Sunday’s vote capped a weeklong constitutional crisis that had mesmerized the nation. It started last Sunday when Khan tried to evade the no-confidence vote by dissolving parliament and calling early elections. It was then left to the Supreme Court to sort and ultimately decide whether to restore parliament and demand the vote.

Khan has received international acclaim for his handling of the COVID pandemic, opting for so-called ‘smart lockdowns’ where outbreaks have occurred rather than nationwide shutdowns that helped protect some industries, such as the construction sector. His reputation for fighting corruption has generated a record $21 billion in deposits from overseas Pakistanis.

But he has failed to overcome the increasingly tense relationship with the military, which has ruled Pakistan directly for more than half of its 75-year history and indirectly from the sidelines when civilian governments ruled.

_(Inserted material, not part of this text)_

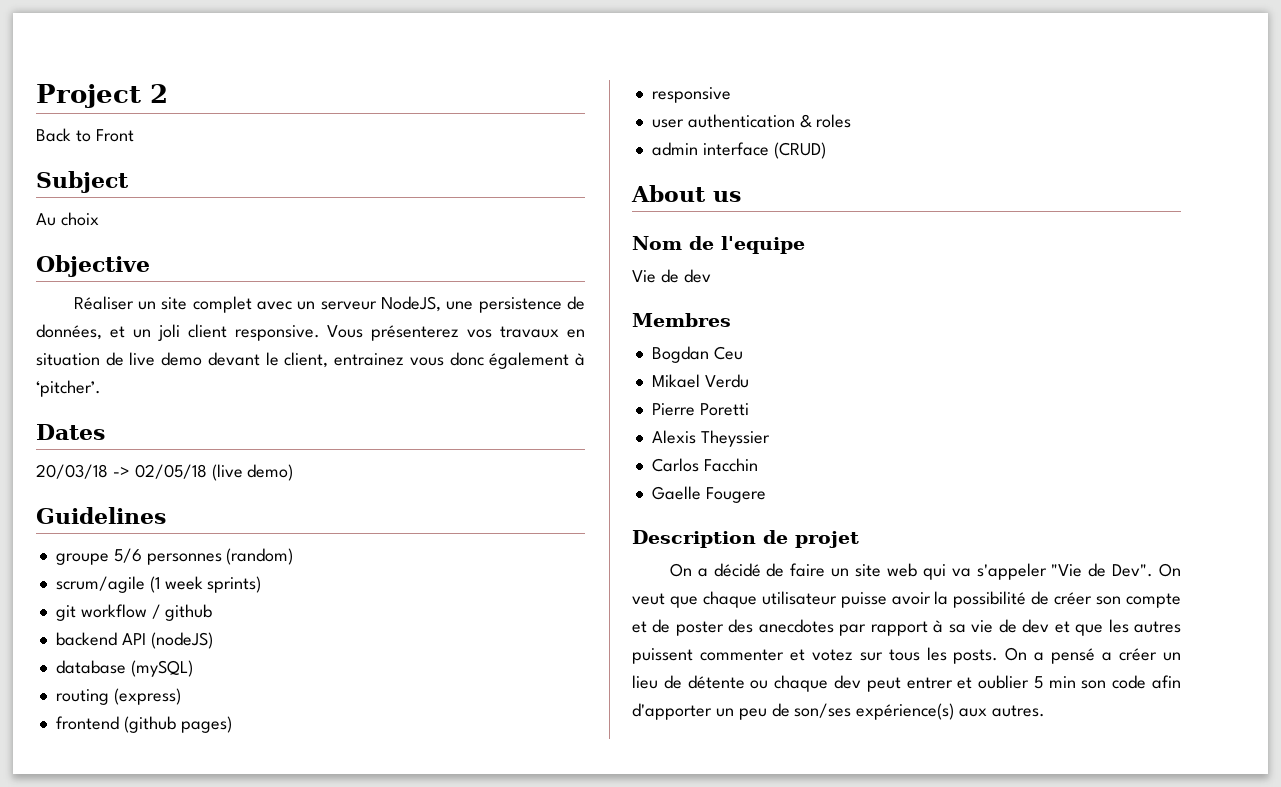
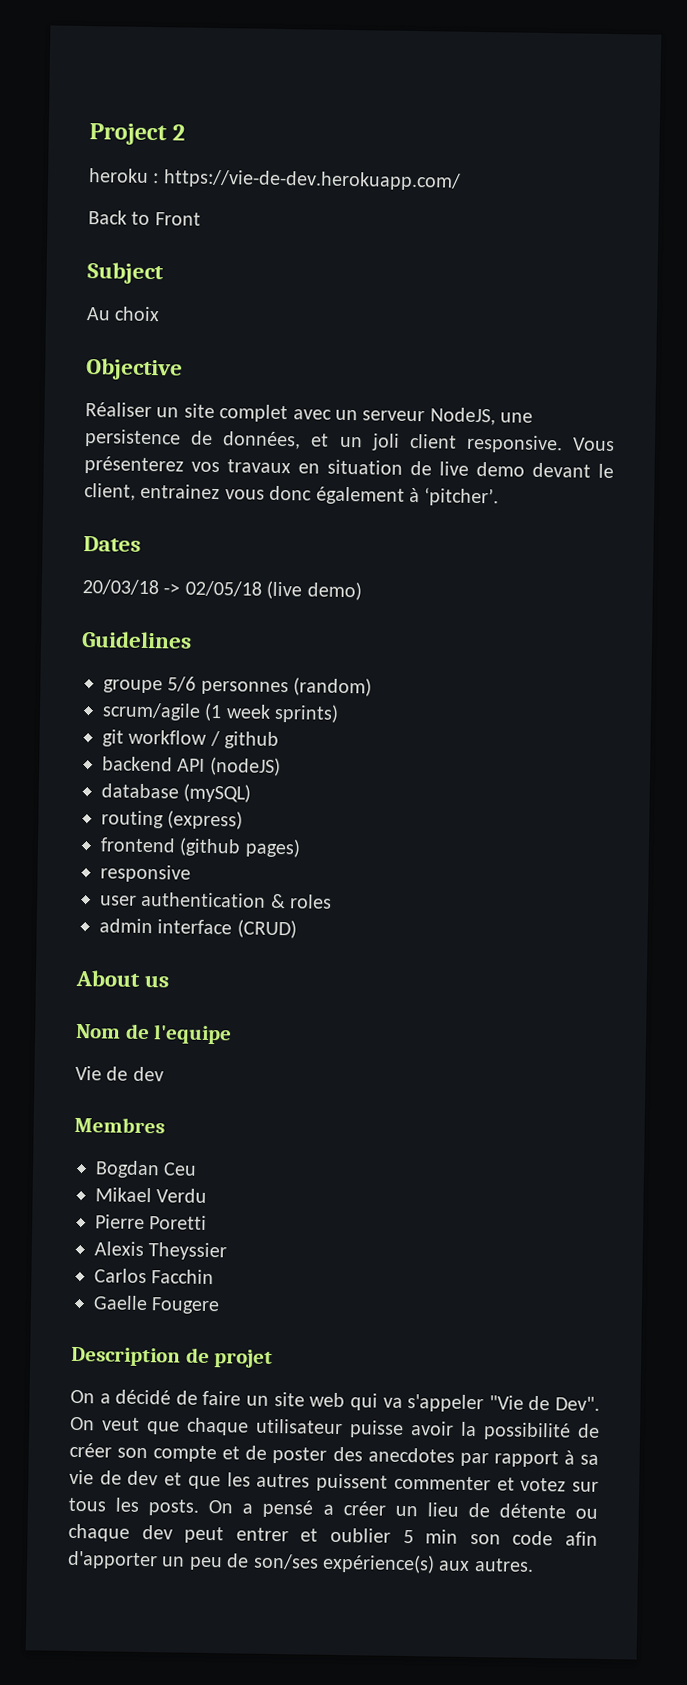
(168, 93) none -> [88,168,461,191] // heroku : https://vie-de-dev.herokuapp.com/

Khan’s opponents say the military helped him win the 2018 election after falling out with Nawaz Sharif, who was convicted of corruption after being mentioned in the so-called Panama Papers. These papers are a collection of leaked classified financial documents showing how some of the world’s richest hide their money and involving a global law firm in Panama.

Pakistan’s Supreme Court has disqualified Sharif from office. He lives in London in self-imposed exile after being convicted of corruption by a Pakistani court. He was sentenced to 10 years in prison.

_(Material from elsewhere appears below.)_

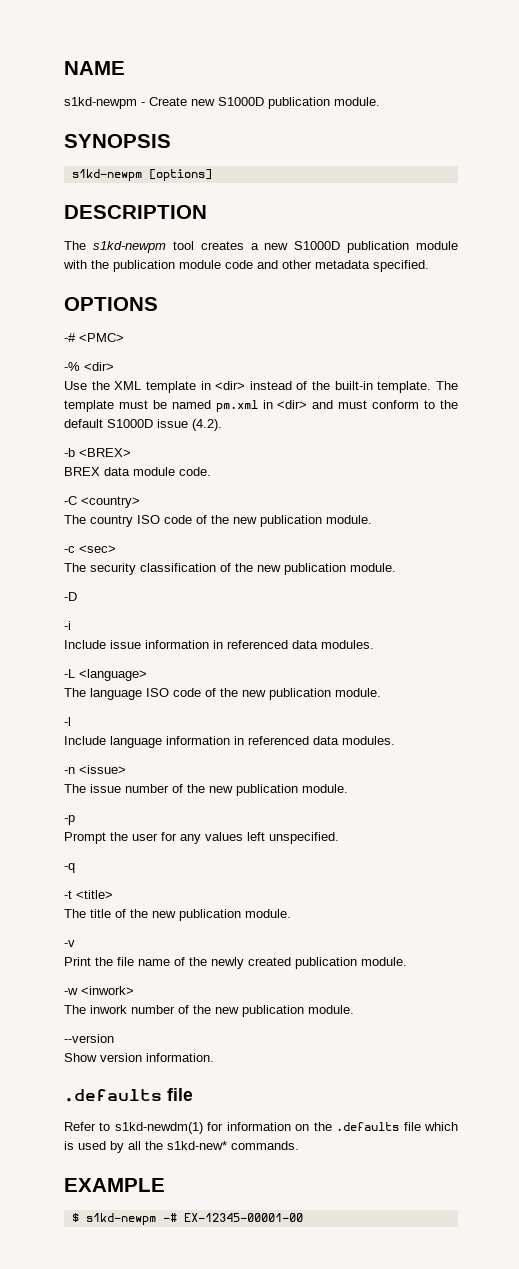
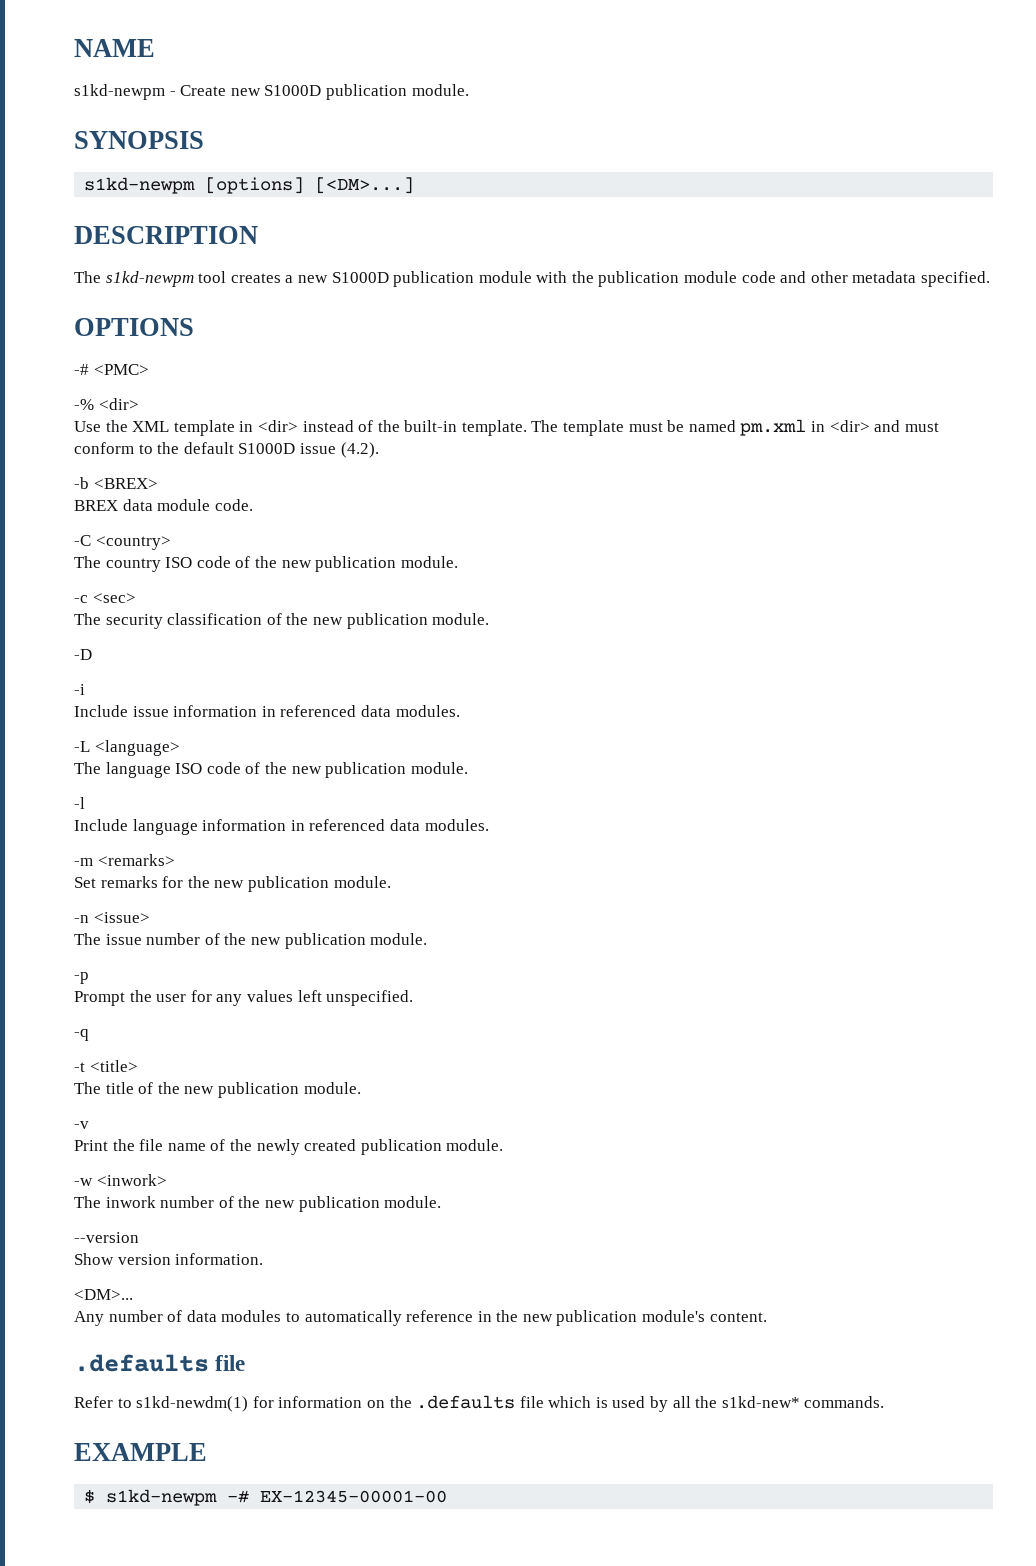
(212, 175) none -> [315,177,415,194] [<DM>...]
(395, 740) none -> [74,854,175,866] [74,876,391,892] // -m <remarks> // Set remarks for the new publication module.
(214, 1057) none -> [74,1289,133,1300] [74,1310,767,1326] // <DM>... // Any number of data modules to automatically reference in the new publication module's content.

Fissures in Khan’s relationship with the military started last November after he argued with powerful army chief General Qamar Javed Bajwa over the appointment of the new intelligence chief.

Last weekend, Bajwa appeared to distance himself from Khan’s anti-US attacks, saying Pakistan wants good relations with Washington, its largest export trading partner, and with China. He condemned the Russian war in Ukraine.